WHAT THE EXERCISE ASKS
Every line of the records below that holds the word "organisatie" should be copied out.

[Extracted page text data]
# # # #

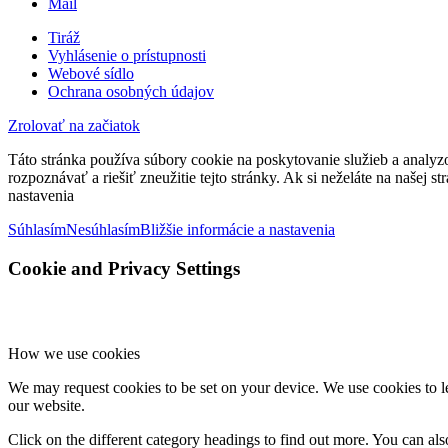
Mail
Tiráž
Vyhlásenie o prístupnosti
Webové sídlo
Ochrana osobných údajov
Zrolovať na začiatok
Táto stránka používa súbory cookie na poskytovanie služieb a analyz
rozpoznávať a riešiť zneužitie tejto stránky. Ak si neželáte na našej 
nastavenia
Súhlasím
Nesúhlasím
Bližšie informácie a nastavenia
Cookie and Privacy Settings
How we use cookies
We may request cookies to be set on your device. We use cookies to le
our website.
Click on the different category headings to find out more. You can a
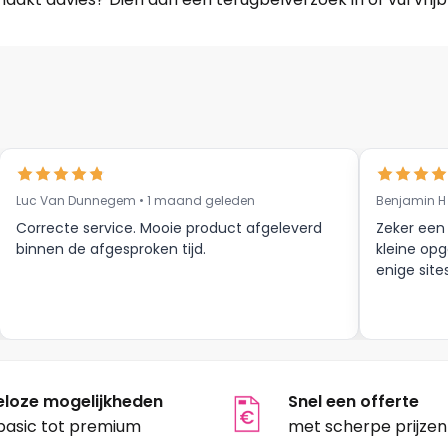
Luc Van Dunnegem • 1 maand geleden
Benjamin H
Correcte service. Mooie product afgeleverd
Zeker een
binnen de afgesproken tijd.
kleine opg
enige site
eloze mogelijkheden
Snel een offerte
basic tot premium
met scherpe prijzen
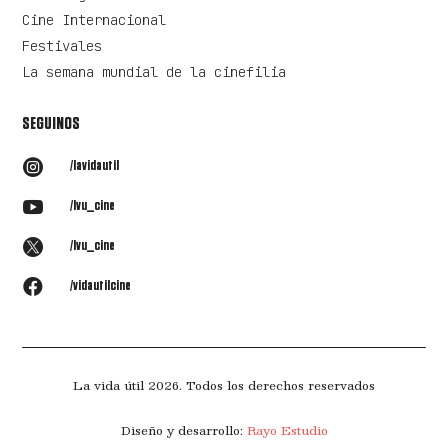
Cine Internacional
Festivales
La semana mundial de la cinefilia
SEGUINOS

/lavidautil

/lvu_cine

/lvu_cine

/vidautilcine
La vida útil 2026. Todos los derechos reservados
Diseño y desarrollo:
Rayo Estudio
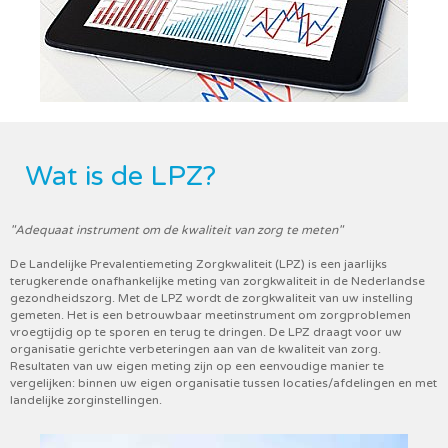
Wat is de LPZ?
"Adequaat instrument om de kwaliteit van zorg te meten"
De Landelijke Prevalentiemeting Zorgkwaliteit (LPZ) is een jaarlijks
terugkerende onafhankelijke meting van zorgkwaliteit in de Nederlandse
gezondheidszorg. Met de LPZ wordt de zorgkwaliteit van uw instelling
gemeten. Het is een betrouwbaar meetinstrument om zorgproblemen
vroegtijdig op te sporen en terug te dringen. De LPZ draagt voor uw
organisatie gerichte verbeteringen aan van de kwaliteit van zorg.
Resultaten van uw eigen meting zijn op een eenvoudige manier te
vergelijken: binnen uw eigen organisatie tussen locaties/afdelingen en met
landelijke zorginstellingen.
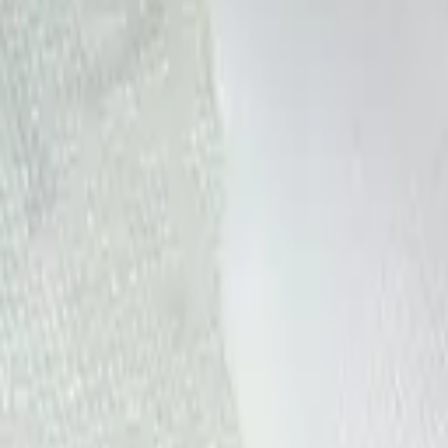
·
Александр:
+7 (499) 113-80-82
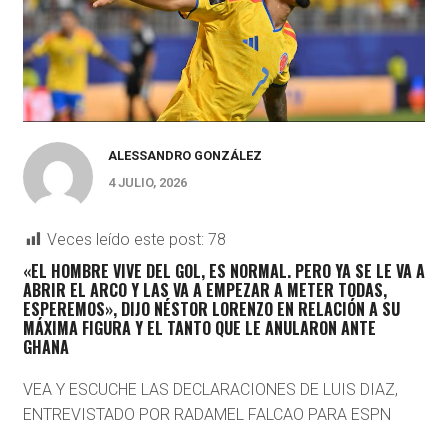
ALESSANDRO GONZÁLEZ
4 JULIO, 2026
Veces leído este post:
78
«EL HOMBRE VIVE DEL GOL, ES NORMAL. PERO YA SE LE VA A
ABRIR EL ARCO Y LAS VA A EMPEZAR A METER TODAS,
ESPEREMOS», DIJO NÉSTOR LORENZO EN RELACIÓN A SU
MÁXIMA FIGURA Y EL TANTO QUE LE ANULARON ANTE
GHANA
VEA Y ESCUCHE LAS DECLARACIONES DE LUIS DIAZ,
ENTREVISTADO POR RADAMEL FALCAO PARA ESPN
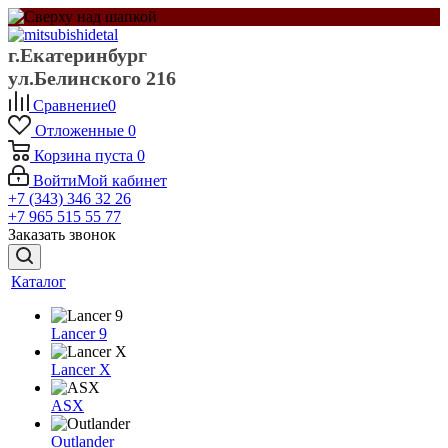
г.Екатеринбург
ул.Белинского 216
Сравнение
0
Отложенные
0
Корзина
пуста
0
Войти
Мой кабинет
+7 (343) 346 32 26
+7 965 515 55 77
Заказать звонок
Каталог
Lancer 9
Lancer X
ASX
Outlander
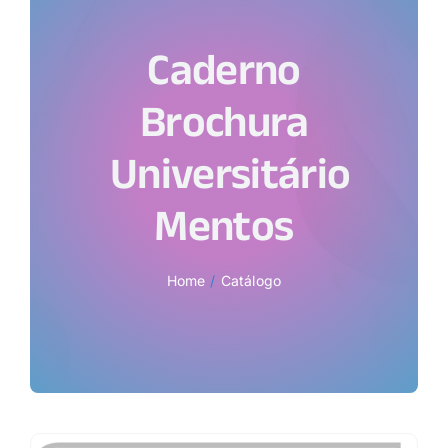
Caderno
Brochura
Universitário
Mentos
Home
Catálogo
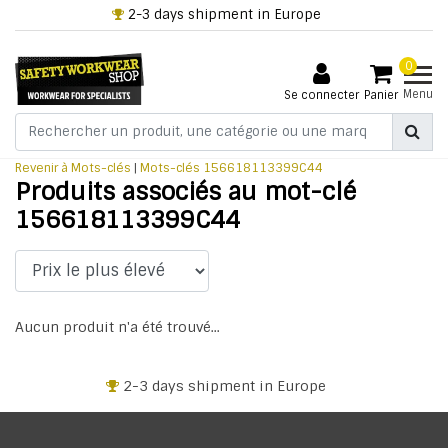
2-3 days shipment in Europe
0
Menu
Se connecter
Panier
Revenir à Mots-clés
|
Mots-clés
156618113399C44
Produits associés au mot-clé
156618113399C44
Aucun produit n'a été trouvé...
2-3 days shipment in Europe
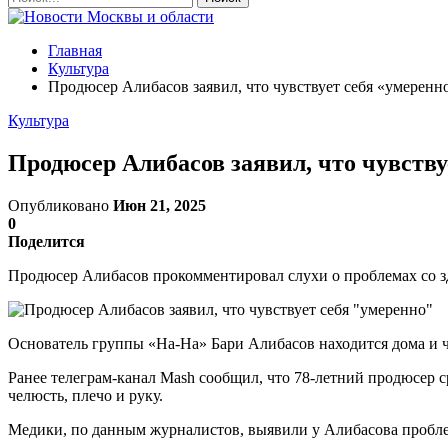
Главная
Культура
Продюсер Алибасов заявил, что чувствует себя «умеренн
Культура
Продюсер Алибасов заявил, что чувству
Опубликовано
Июн 21, 2025
0
Поделится
Продюсер Алибасов прокомментировал слухи о проблемах со 
Основатель группы «На-На» Бари Алибасов находится дома и чу
Ранее телеграм-канал Mash сообщил, что 78-летний продюсер ср
челюсть, плечо и руку.
Медики, по данным журналистов, выявили у Алибасова проблемы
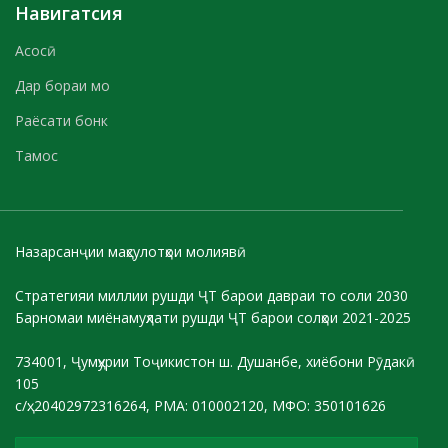
Навигатсия
Асосӣ
Дар бораи мо
Раёсати бонк
Тамос
Назарсанҷии маҳсулотҳои молиявӣ
Стратегияи миллии рушди ҶТ барои давраи то соли 2030
Барномаи миёнамуҳлати рушди ҶТ барои солҳои 2021-2025
734001, Ҷумҳурии Тоҷикистон ш. Душанбе, хиёбони Рӯдакӣ
105
с/ҳ: 20402972316264, РМА: 010002120, МФО: 350101626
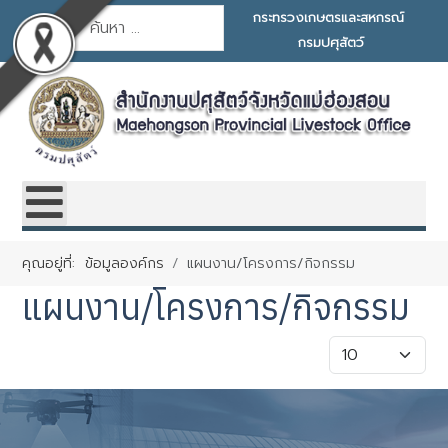
การค้นหา
กระทรวงเกษตรและสหกรณ์
กรมปศุสัตว์
คุณอยู่ที่:
ข้อมูลองค์กร
แผนงาน/โครงการ/กิจกรรม
แผนงาน/โครงการ/กิจกรรม
แสดง #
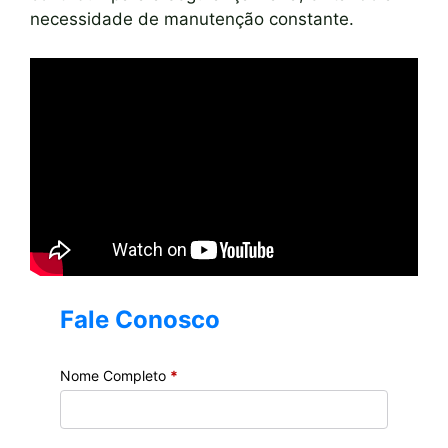
necessidade de manutenção constante.
Fale Conosco
Nome Completo
*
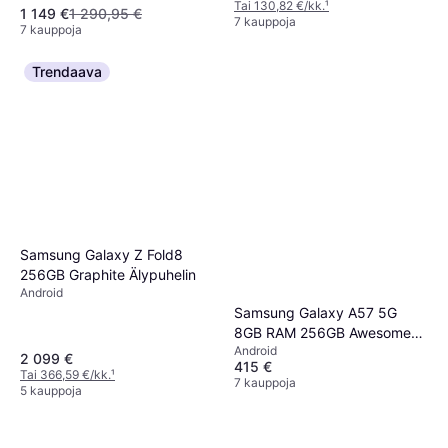
Tai 130,82 €/kk.
¹
1 149 €
1 290,95 €
7 kauppoja
7 kauppoja
Trendaava
Samsung Galaxy Z Fold8
256GB Graphite Älypuhelin
Android
Samsung Galaxy A57 5G
8GB RAM 256GB Awesome
Android
Gray
2 099 €
415 €
Tai 366,59 €/kk.
¹
7 kauppoja
5 kauppoja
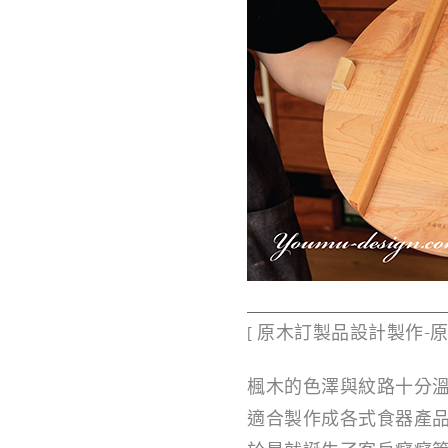
i
g
n
[ 原木訂製品設計製作-原木
楓木的色澤與紋路十分
適合製作成各式食器產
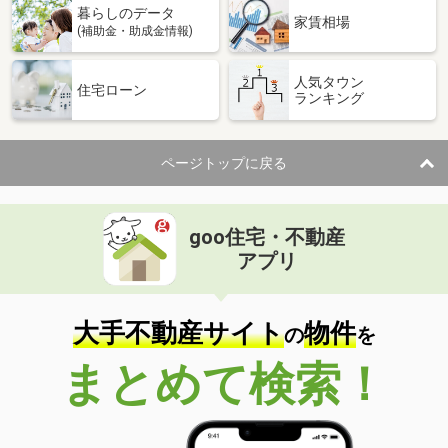
暮らしのデータ
家賃相場
(補助金・助成金情報)
人気タウン
住宅ローン
ランキング
ページトップに戻る
goo住宅・不動産
アプリ
大手不動産サイト
物件
の
を
まとめて検索！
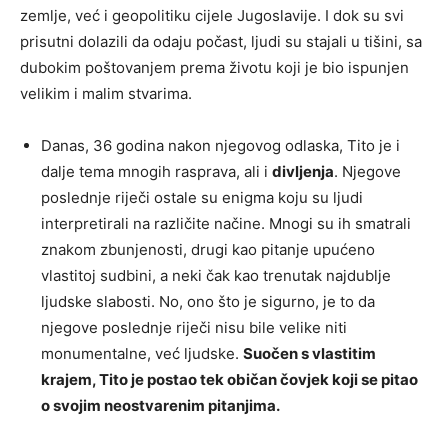
zemlje, već i geopolitiku cijele Jugoslavije. I dok su svi
prisutni dolazili da odaju počast, ljudi su stajali u tišini, sa
dubokim poštovanjem prema životu koji je bio ispunjen
velikim i malim stvarima.
Danas, 36 godina nakon njegovog odlaska, Tito je i
dalje tema mnogih rasprava, ali i
divljenja
. Njegove
poslednje riječi ostale su enigma koju su ljudi
interpretirali na različite načine. Mnogi su ih smatrali
znakom zbunjenosti, drugi kao pitanje upućeno
vlastitoj sudbini, a neki čak kao trenutak najdublje
ljudske slabosti. No, ono što je sigurno, je to da
njegove poslednje riječi nisu bile velike niti
monumentalne, već ljudske.
Suočen s vlastitim
krajem, Tito je postao tek običan čovjek koji se pitao
o svojim neostvarenim pitanjima.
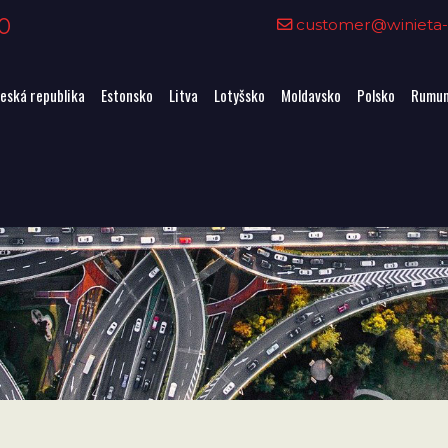
0
customer@winieta-o
eská republika
Estonsko
Litva
Lotyšsko
Moldavsko
Polsko
Rumun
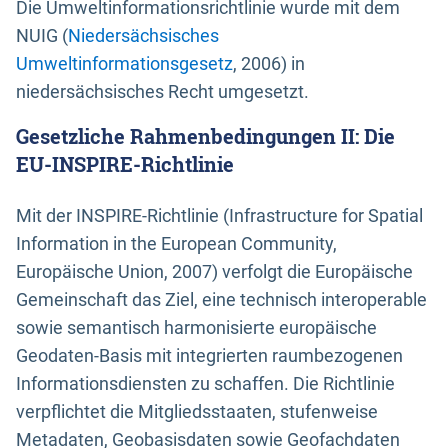
Die Umweltinformationsrichtlinie wurde mit dem
NUIG (
Niedersächsisches
Umweltinformationsgesetz
, 2006) in
niedersächsisches Recht umgesetzt.
Gesetzliche Rahmenbedingungen II: Die
EU-INSPIRE-Richtlinie
Mit der INSPIRE-Richtlinie (Infrastructure for Spatial
Information in the European Community,
Europäische Union, 2007) verfolgt die Europäische
Gemeinschaft das Ziel, eine technisch interoperable
sowie semantisch harmonisierte europäische
Geodaten-Basis mit integrierten raumbezogenen
Informationsdiensten zu schaffen. Die Richtlinie
verpflichtet die Mitgliedsstaaten, stufenweise
Metadaten, Geobasisdaten sowie Geofachdaten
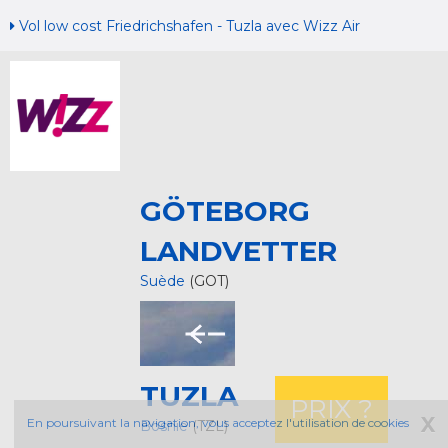
Vol low cost Friedrichshafen - Tuzla avec Wizz Air
GÖTEBORG
LANDVETTER
Suède
(GOT)
TUZLA
PRIX ?
X
En poursuivant la navigation, vous acceptez l'utilisation de cookies
Bosnie
(TZL)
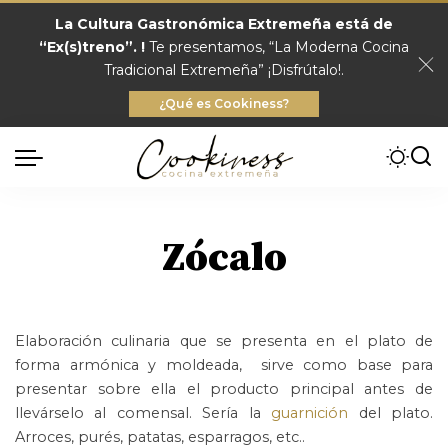
La Cultura Gastronómica Extremeña está de
“Ex(s)treno”. !
Te presentamos, “La Moderna Cocina
Tradicional Extremeña” ¡Disfrútalo!.
¿Qué es Cookiness?
Zócalo
Elaboración culinaria que se presenta en el plato de
forma armónica y moldeada, sirve como base para
presentar sobre ella el producto principal antes de
llevárselo al comensal. Sería la
guarnición
del plato.
Arroces, purés, patatas, esparragos, etc..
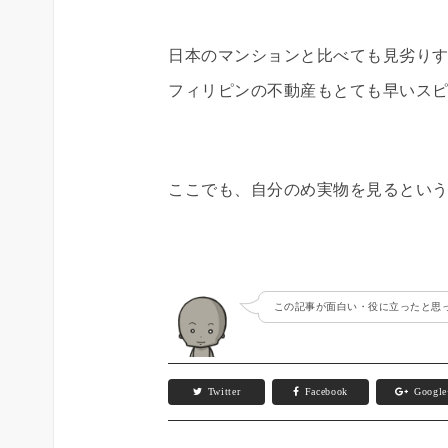
日本のマンションと比べても見劣り
フィリピンの不動産もとても早いス
ここでも、自分のめ実物を見るとい
この記事が面白い・役に立ったと思っ
Twitter
Facebook
Googl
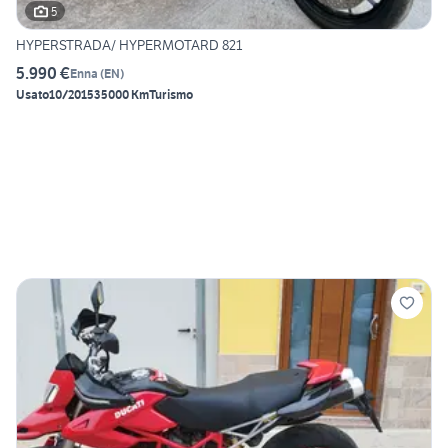
5
HYPERSTRADA/ HYPERMOTARD 821
5.990 €
Enna
(
EN
)
Usato
10/2015
35000 Km
Turismo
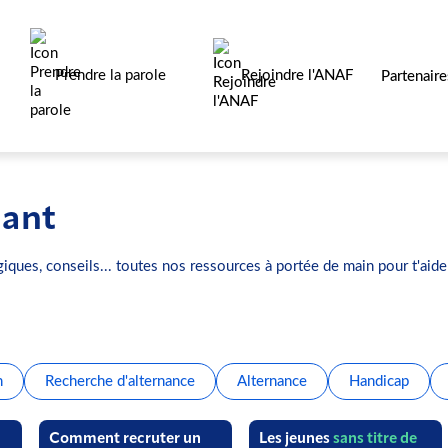
Prendre la parole
Rejoindre l'ANAF
Partenair
nant
iques, conseils... toutes nos ressources à portée de main pour t'aider
n
Recherche d'alternance
Alternance
Handicap
Comment recruter un
Les jeunes
sans titre de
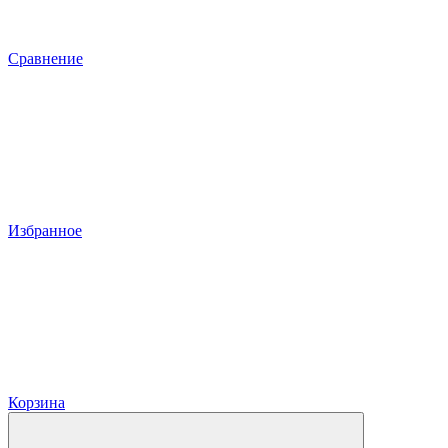
Сравнение
Избранное
Корзина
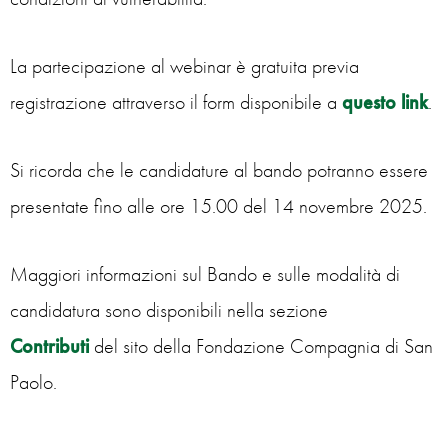
La partecipazione al webinar è gratuita previa
registrazione attraverso il form disponibile a
questo link
.
Si ricorda che le candidature al bando potranno essere
presentate fino alle ore 15.00 del 14 novembre 2025.
Maggiori informazioni sul Bando e sulle modalità di
candidatura sono disponibili nella sezione
Contributi
del sito della Fondazione Compagnia di San
Paolo.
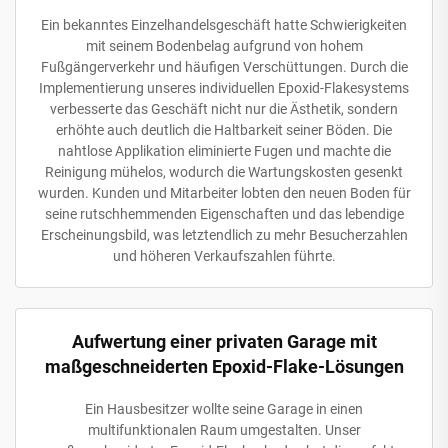
Ein bekanntes Einzelhandelsgeschäft hatte Schwierigkeiten
mit seinem Bodenbelag aufgrund von hohem
Fußgängerverkehr und häufigen Verschüttungen. Durch die
Implementierung unseres individuellen Epoxid-Flakesystems
verbesserte das Geschäft nicht nur die Ästhetik, sondern
erhöhte auch deutlich die Haltbarkeit seiner Böden. Die
nahtlose Applikation eliminierte Fugen und machte die
Reinigung mühelos, wodurch die Wartungskosten gesenkt
wurden. Kunden und Mitarbeiter lobten den neuen Boden für
seine rutschhemmenden Eigenschaften und das lebendige
Erscheinungsbild, was letztendlich zu mehr Besucherzahlen
und höheren Verkaufszahlen führte.
Aufwertung einer privaten Garage mit
maßgeschneiderten Epoxid-Flake-Lösungen
Ein Hausbesitzer wollte seine Garage in einen
multifunktionalen Raum umgestalten. Unser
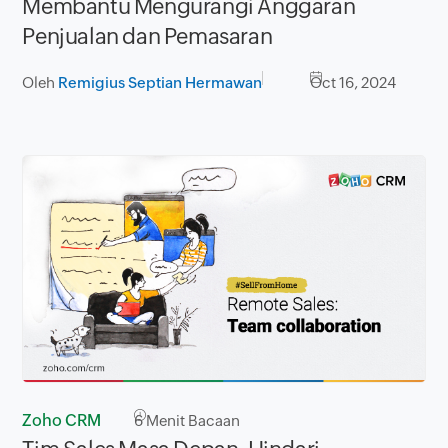
Membantu Mengurangi Anggaran
Penjualan dan Pemasaran
Oleh
Remigius Septian Hermawan
Oct 16, 2024
Zoho CRM
6
Menit Bacaan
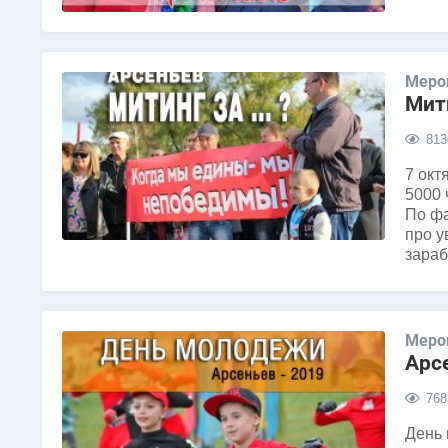
Меро
Мит
813
7 окт
5000 
По фа
про у
зараб
Меро
Арс
768
День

# # # #

ANSWER TO THIS TASK
organisatie gerichte verbeteringen aan van de kwaliteit van zorg.
vergelijken: binnen uw eigen organisatie tussen locaties/afdelingen en met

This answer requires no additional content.